* EXERCISE
Return every line of the listing below that contains the string "internet".
[[ DATA open ]]
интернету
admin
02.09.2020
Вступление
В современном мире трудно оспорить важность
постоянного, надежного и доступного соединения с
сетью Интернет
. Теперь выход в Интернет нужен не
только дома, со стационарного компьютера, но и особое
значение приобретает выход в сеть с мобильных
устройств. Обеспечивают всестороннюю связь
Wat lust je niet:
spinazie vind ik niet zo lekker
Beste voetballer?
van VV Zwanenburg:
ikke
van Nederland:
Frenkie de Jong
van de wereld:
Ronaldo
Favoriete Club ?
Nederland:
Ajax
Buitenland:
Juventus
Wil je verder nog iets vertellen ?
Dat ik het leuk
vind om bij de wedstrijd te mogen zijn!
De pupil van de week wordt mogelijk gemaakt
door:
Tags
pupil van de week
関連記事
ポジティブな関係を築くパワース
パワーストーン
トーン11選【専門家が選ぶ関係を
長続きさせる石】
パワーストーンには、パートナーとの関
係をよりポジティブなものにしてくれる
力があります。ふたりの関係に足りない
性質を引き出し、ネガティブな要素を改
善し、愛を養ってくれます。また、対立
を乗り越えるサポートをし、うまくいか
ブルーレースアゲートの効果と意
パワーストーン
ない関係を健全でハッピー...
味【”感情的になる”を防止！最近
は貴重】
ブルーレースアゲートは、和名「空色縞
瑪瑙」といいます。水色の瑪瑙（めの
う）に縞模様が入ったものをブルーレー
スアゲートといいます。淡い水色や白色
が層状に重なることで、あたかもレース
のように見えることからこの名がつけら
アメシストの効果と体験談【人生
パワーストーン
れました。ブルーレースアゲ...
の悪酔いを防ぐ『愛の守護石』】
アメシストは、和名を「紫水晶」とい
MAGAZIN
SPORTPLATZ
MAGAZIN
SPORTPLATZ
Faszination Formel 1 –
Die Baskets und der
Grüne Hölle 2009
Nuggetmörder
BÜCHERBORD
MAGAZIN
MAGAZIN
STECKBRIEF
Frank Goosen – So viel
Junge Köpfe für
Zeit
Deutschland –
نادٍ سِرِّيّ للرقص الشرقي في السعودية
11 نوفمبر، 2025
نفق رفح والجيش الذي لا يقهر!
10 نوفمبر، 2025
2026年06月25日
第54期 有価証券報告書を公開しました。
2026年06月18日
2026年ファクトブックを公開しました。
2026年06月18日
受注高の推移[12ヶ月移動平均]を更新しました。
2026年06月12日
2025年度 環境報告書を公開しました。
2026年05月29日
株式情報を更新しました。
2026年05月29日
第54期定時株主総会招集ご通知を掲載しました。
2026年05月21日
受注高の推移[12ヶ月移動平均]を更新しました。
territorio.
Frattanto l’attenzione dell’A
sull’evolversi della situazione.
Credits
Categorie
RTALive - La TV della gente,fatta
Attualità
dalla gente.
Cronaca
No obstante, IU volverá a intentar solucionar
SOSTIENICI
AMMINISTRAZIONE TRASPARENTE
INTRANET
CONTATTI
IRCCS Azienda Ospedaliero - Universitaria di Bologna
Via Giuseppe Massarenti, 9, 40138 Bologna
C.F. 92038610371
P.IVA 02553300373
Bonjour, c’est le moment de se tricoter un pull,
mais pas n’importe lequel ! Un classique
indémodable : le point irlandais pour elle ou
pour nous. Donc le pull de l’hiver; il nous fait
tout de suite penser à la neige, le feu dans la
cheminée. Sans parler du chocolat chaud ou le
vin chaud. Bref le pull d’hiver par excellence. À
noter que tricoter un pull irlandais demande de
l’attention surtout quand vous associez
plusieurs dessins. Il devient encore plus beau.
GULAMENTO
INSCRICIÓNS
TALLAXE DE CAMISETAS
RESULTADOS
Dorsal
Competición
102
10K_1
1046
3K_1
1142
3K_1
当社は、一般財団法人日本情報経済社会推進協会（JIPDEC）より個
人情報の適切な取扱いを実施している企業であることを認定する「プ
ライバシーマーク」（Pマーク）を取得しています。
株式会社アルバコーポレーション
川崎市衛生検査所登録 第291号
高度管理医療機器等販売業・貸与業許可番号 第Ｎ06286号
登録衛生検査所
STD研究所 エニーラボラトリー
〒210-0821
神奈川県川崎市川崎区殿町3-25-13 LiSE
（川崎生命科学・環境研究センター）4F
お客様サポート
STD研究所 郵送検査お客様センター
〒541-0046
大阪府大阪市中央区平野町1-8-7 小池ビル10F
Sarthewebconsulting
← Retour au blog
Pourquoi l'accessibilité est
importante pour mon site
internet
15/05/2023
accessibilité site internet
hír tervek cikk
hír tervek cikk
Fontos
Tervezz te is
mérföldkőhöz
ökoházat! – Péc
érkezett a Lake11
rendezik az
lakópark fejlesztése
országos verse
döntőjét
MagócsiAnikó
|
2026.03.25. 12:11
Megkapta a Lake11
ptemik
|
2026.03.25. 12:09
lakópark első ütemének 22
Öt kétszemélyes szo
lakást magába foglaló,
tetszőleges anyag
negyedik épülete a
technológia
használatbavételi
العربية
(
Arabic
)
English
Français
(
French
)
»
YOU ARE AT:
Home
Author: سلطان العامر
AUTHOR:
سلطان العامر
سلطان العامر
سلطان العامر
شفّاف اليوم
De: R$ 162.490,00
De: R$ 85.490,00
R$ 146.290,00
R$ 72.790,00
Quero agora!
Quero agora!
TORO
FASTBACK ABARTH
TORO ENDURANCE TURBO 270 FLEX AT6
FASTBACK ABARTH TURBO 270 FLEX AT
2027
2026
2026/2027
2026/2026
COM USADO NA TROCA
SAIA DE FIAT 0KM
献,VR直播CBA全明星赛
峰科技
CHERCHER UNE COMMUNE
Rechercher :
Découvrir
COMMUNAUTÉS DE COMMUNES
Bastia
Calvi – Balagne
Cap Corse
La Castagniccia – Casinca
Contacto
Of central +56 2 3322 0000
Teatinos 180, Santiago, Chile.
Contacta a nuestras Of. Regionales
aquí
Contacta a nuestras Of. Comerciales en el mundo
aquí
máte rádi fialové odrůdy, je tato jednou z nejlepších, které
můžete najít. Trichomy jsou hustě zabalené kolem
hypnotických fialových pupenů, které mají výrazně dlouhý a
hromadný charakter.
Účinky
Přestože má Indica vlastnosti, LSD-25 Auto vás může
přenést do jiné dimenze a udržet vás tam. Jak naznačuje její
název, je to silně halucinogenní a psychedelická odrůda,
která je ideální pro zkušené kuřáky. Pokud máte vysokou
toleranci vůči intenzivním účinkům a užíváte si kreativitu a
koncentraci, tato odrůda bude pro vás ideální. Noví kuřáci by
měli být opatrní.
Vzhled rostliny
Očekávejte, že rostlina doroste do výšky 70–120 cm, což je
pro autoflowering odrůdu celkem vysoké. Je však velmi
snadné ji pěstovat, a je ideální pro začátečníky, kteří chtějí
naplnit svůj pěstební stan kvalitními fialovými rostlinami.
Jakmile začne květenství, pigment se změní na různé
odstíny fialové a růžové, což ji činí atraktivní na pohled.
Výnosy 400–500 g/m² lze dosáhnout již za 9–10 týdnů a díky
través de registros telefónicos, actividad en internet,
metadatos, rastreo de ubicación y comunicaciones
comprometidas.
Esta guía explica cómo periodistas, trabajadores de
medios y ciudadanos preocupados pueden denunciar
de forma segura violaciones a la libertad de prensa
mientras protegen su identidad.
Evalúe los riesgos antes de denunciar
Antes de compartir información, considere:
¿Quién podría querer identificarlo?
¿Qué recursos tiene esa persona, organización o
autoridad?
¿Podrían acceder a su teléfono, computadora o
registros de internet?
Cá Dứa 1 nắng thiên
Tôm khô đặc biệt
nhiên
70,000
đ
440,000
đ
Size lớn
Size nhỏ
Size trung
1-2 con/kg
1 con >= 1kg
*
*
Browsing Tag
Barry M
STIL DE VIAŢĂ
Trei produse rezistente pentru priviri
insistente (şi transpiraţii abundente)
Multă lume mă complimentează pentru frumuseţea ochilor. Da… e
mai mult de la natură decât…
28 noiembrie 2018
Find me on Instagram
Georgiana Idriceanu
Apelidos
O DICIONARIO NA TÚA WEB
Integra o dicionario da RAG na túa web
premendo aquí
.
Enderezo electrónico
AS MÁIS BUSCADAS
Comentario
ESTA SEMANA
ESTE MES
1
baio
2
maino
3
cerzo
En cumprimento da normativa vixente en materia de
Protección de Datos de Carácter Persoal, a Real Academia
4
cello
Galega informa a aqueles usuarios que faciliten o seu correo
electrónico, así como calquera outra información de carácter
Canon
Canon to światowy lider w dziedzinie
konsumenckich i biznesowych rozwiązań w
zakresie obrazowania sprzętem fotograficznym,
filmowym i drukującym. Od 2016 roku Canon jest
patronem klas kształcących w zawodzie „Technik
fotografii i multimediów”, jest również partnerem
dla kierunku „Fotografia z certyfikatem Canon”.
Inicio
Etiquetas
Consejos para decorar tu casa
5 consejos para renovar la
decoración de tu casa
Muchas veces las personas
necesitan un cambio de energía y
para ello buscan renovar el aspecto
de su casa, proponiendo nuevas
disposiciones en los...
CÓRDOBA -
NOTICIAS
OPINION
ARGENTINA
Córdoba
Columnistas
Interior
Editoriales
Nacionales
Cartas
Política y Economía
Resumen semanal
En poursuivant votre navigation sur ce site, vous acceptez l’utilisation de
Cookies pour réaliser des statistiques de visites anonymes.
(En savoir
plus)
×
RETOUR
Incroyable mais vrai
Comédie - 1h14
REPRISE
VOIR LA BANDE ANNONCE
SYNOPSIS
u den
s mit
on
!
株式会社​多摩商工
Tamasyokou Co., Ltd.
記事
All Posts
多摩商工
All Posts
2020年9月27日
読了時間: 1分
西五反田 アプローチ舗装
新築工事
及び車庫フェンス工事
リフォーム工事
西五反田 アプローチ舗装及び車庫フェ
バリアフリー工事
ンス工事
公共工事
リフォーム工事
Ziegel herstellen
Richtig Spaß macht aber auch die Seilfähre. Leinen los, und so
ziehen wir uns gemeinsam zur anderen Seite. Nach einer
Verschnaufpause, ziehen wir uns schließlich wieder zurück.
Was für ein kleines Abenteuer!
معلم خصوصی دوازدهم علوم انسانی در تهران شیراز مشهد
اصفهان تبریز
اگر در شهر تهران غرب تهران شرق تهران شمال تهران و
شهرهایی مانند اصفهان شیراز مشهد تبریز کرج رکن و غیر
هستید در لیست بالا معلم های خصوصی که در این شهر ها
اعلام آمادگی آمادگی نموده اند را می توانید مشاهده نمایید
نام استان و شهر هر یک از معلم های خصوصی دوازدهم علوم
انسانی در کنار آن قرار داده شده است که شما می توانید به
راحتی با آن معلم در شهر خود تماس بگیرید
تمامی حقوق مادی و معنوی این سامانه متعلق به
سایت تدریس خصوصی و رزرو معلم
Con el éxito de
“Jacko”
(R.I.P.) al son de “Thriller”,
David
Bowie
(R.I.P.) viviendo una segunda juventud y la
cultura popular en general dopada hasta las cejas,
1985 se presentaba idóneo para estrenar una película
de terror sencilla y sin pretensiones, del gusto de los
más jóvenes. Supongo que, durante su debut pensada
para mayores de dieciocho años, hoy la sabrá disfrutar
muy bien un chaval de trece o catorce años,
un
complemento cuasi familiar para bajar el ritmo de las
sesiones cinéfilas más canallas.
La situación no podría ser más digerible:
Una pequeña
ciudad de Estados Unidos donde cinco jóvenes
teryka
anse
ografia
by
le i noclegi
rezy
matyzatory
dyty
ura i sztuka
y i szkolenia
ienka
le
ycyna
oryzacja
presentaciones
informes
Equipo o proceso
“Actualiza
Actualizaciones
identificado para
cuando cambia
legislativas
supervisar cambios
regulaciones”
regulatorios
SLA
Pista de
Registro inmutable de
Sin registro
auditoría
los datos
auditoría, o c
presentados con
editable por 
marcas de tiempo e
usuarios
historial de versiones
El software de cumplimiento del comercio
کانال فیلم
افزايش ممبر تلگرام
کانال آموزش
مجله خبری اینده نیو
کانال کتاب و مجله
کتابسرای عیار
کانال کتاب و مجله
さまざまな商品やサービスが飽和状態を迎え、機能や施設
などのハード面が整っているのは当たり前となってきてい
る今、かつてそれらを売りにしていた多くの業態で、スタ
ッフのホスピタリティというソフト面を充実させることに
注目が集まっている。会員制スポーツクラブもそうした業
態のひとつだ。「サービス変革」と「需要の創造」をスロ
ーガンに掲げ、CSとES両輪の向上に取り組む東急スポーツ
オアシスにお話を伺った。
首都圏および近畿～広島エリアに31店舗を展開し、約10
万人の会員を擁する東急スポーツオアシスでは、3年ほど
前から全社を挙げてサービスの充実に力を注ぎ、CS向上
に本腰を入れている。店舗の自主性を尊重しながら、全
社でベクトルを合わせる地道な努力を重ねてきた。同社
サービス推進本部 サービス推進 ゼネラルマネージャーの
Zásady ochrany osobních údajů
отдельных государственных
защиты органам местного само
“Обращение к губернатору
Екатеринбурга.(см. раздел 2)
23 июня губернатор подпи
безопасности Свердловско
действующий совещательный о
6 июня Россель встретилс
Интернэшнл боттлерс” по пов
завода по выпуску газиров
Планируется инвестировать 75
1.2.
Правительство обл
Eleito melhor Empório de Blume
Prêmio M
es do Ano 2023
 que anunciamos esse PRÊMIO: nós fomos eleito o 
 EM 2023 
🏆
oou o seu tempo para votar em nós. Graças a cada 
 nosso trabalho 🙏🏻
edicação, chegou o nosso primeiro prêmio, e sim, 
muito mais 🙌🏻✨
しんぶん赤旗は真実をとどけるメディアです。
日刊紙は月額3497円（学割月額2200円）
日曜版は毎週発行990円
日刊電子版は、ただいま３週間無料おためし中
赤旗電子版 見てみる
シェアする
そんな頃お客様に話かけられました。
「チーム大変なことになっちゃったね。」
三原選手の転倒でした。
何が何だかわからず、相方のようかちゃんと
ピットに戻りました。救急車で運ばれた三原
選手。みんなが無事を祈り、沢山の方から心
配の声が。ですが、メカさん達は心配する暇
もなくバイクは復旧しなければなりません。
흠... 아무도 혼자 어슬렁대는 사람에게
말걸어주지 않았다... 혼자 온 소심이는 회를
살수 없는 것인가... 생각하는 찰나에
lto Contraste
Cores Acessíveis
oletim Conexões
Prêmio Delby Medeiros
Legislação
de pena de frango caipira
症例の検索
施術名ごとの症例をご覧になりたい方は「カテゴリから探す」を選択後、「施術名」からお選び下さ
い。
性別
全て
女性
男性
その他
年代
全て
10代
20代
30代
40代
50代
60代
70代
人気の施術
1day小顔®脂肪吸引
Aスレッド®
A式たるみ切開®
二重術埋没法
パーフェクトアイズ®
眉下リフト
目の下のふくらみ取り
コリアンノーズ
[[ DATA closed ]]
* RESULT FOR THIS EXERCISE
internet
accessibilité site internet
través de registros telefónicos, actividad en internet,
registros de internet?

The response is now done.